私たちと関連の深い二つの法案が超党派議連で合意され、今国会に提出されることになり近々に成立する運びとなっています。今回は新聞報道されている二つの法案の概要をお知らせしたいと思います。

まず、動愛法改正案についてです。法案改正を目指す、「犬猫の殺処分ゼロをめざす動物愛護議員連盟」は総会を開催し、動物愛護法改正案の概要を公表しました。主な改正点は以下の通りです。

  • 悪質な虐待が後を絶たないとして、虐待罪(殺傷)の罰則を現行の「懲役2年以下または罰金200万円以下」から「懲役5年以下または罰金500万円以下」に変更するものです。これまでの罰則は器物損壊罪よりも軽いと動物愛護団体から批判されていたもので、これで動物虐待が無くなることを期待したいものです。
  • 生後56日に満たない犬と猫の販売も禁止するものです。ただし、国の天然記念物に指定されている日本犬6種(柴犬、紀州犬、四国犬、北海道犬、甲斐犬、秋田犬)は洋犬と習性が異なるとして、条件付きで規制の対象外としています。若い動物を売りたいとしていたペット業界から反対が寄せられていましたが、大手の業者が賛同する動きとなり結局56日で決着したものです。
  • 飼育施設の数値規制を導入する。飼育施設や繁殖回数などに関して、科学的根拠に基づいた具体的な「数値」を入れることも検討するものです。これまで劣悪な環境で飼育されていたり、流行の品種を過剰繁殖し処分していた例があったものが改善されることに期待したいと思います。
  • 犬や猫に飼い主情報を記録した「マイクロチップ」埋め込みを義務化するものです。マイクロチップには、国コード、動物種コード、メーカーコード、個体番号等が組み合わされた世界でただ一つの個体識別番号が標識されています。迷子になった場合には、読みとった個体識別番号をデータベースに照会することによって、即座に飼育者の電話番号等の検索が可能で、飼育者に連絡をとることができます。
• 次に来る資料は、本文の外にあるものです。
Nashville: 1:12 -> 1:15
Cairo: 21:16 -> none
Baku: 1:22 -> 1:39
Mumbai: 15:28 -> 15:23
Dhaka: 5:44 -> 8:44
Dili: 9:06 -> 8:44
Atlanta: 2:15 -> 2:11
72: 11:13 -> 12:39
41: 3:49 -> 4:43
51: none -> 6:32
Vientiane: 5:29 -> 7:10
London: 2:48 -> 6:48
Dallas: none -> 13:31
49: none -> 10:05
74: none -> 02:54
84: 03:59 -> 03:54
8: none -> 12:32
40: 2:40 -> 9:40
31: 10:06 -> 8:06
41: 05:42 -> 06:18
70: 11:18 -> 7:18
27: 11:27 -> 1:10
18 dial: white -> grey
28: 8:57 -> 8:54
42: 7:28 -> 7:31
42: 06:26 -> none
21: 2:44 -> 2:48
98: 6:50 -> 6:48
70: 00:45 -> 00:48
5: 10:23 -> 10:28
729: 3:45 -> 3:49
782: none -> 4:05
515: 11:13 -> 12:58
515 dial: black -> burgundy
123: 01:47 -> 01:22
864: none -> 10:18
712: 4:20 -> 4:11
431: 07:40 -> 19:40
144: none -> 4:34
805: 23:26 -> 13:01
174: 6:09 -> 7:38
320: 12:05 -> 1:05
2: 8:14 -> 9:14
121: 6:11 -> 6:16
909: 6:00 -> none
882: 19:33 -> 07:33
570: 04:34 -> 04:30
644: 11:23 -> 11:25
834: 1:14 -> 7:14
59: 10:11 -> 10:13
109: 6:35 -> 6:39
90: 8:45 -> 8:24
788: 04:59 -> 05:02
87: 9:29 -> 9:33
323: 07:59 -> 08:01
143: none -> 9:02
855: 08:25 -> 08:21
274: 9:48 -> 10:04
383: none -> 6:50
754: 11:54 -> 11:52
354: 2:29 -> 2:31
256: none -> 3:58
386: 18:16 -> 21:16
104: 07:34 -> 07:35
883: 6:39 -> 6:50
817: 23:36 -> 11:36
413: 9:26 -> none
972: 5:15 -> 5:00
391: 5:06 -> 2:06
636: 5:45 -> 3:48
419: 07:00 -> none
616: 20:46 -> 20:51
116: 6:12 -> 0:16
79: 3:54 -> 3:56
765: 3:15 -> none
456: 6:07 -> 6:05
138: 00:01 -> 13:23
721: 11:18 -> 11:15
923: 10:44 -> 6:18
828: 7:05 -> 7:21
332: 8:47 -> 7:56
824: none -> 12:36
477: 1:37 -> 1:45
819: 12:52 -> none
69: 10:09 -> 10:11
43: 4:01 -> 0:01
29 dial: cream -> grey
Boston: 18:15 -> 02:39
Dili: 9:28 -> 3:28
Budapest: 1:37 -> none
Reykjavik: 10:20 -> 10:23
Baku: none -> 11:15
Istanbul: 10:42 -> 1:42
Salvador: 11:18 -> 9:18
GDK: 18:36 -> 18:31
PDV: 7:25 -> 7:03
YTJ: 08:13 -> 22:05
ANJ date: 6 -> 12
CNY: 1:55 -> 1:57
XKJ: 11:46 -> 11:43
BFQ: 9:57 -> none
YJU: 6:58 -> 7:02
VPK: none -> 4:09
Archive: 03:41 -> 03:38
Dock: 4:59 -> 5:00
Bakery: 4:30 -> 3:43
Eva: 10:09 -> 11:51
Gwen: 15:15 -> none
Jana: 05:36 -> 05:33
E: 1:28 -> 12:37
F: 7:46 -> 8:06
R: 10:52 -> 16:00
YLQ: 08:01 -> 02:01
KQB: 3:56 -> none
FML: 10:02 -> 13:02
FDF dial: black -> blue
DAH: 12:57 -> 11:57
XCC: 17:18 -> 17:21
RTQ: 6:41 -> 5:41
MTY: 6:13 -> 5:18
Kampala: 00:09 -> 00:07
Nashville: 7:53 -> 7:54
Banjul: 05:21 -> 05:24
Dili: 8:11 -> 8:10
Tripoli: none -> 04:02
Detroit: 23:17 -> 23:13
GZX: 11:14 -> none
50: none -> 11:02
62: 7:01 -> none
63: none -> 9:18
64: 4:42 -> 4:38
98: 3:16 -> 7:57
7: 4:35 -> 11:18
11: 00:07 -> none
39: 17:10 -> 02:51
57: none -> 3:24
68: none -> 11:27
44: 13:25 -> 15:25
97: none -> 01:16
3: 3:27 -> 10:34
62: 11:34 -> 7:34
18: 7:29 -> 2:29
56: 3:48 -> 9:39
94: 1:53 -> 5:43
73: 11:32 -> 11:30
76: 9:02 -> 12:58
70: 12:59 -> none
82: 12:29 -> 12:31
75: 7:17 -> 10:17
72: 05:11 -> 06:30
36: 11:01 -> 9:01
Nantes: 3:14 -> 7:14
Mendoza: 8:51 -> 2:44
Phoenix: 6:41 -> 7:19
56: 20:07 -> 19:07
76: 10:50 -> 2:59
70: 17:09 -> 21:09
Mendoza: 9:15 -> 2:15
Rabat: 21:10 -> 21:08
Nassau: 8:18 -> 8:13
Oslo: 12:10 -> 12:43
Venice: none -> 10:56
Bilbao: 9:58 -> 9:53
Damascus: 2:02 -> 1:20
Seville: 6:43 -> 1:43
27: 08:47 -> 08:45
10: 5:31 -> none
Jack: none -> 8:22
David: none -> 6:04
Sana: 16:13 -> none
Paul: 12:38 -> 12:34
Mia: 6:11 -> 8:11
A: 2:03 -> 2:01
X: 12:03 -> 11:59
一方、動物病院で獣医師の補助を行う動物看護師の国家資格化に向け、超党派である、「愛がん動物を対象とした動物看護師の国家資格化を目指す議員連盟」は今国会に動物看護師法案を提出することを決めました。動物看護師は国家資格でないため、大学や専門学校での過程を終了後に様々な民間団体の試験に合格することで動物看護師と呼称していました。しかし、その質に差があることや、専門教育を受けていなくても勤務できることから諸外国のような法整備の必要性が叫ばれていました。現在、公的資格化を目指して動物看護師統一認定機構が行う試験に合格した者を、「認定動物看護師」と呼称していました。およそ2万人が民間資格で家族と同様な愛がん動物の高度な獣医療に携わっており、動物看護師の資質の向上が最大の課題でありました。私どもの酪農学園大学にも獣医学群獣医保健看護学類があり、獣医学に関する基礎知識と動物看護学に関する専門知識を習得し、幅広い獣医保健看護領域の業務を担える人材を育成しています。国家資格化はさらなる動物看護師の質の向上に貢献するものと期待されます。ただし、動物看護師の職域は愛がん動物を対象とした動物病院だけでなく、家畜を対象とする生産動物医療や動物園動物などの展示動物の健康維持においても活動しており、愛がん動物のみを対象とする今回の法案に不備を感じますが、悲願であった動物看護師の国家資格化に道筋ができたことを素直に喜びたいと思います。

 

いずれにしても上記の二つの法案は超党派の議連で合意されたものであり、今国会で認められる公算が高く現状を改善することは間違いありません。経済や国際対応などでは議論が分かれる政治の世界ですが、動物愛護の充実やその質を向上させる動物看護師の国家資格化で合意されたことは、関連業務に従事する身としては嬉しい限りです。